Пройдя мимо бесчисленных киосков, ныне возведенных у каждого метро, тем более окраинного, Павел двинулся к условленному месту, решив посидеть в тени на лавочке и спокойно почитать, раз уж раньше явился. Он уселся на край длинной скамейки, поставив рядом портфель и сумку с бутылками. Тень пропыленного американского клена хоть кое-как, но закрывала его от солнца. Он подвинулся в более затененный угол, раскрыл портфель и вытащил томик прозы Алексея Ремизова: там читаемая им повесть “Пятая язва”.

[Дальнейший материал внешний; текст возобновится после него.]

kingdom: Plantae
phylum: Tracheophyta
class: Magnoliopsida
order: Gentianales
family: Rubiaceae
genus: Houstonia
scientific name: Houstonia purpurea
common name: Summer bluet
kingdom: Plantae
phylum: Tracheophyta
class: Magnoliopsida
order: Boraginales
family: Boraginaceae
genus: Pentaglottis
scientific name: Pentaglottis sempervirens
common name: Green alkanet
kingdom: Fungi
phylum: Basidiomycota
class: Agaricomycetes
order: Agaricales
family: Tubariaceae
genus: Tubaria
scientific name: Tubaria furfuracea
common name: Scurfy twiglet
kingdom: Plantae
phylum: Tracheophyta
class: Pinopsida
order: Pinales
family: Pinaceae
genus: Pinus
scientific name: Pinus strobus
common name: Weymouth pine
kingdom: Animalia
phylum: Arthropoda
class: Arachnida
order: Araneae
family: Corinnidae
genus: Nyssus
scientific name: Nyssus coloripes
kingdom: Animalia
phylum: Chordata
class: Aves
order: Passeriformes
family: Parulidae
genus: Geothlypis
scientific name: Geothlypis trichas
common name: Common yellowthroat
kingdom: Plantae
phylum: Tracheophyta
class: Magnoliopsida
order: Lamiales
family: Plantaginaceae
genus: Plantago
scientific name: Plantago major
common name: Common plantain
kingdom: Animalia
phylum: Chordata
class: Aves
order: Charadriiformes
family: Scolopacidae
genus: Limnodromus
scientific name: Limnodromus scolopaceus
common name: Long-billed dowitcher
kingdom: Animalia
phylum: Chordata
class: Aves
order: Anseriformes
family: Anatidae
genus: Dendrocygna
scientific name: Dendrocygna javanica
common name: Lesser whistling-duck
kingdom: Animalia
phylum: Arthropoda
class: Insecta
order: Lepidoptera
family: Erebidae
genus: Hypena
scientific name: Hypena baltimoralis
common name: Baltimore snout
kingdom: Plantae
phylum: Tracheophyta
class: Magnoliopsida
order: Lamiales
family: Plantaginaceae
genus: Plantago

Но прежде, чем открыть книгу, взглянул на часы. Еще минут двадцать ждать. Посмотрел по сторонам. У ближайшего киоска на солнцепеке стоял давешний, из метро, длинный малый с впалыми щеками, взглядом маньяка и глубоким шрамом на скуле, все так же уставившись в никуда. Рядом с ним прист роился подросток лет пятнадцати с шеей, перебинтованной грязно-белым бинтом. Они грызли семечки и перебрасывались короткими неслышными репликами. Глянув на них, Галахов почувствовал непонятно почему неприятный привкус металла во рту.

И подумал, что именно о таких писал Ремизов.

Он открыл книгу и начал читать, чувствуя, как ужас Ремизова входит в его душу: “Когда на аграрном погроме, спалив усадьбу, погромщики выкололи глаза лошадям, когда в еврейском погроме громилы вбивали в глаза и в темя гвозди, когда хулиганы, ограбив прохожего, отрезали ему губу так, ни для чего, когда революционеры убивают направо и налево по указке какого-то провокатора, когда воры распяли купца, прибив его руки гвоздями к стене, а ноги к полу, требуя денег, когда судья оправдывает явного убийцу-погромщика,- кто это делает, какой народ?.. А хихикающее трусливое общество с своим обезьянским гоготом, бездельное… Лентяи и тунеядцы, воры, желающие выгородить лень свою и кричащие на всех перекрестках свой дешевый погромный клич и в этой травле видящие все русское дело!”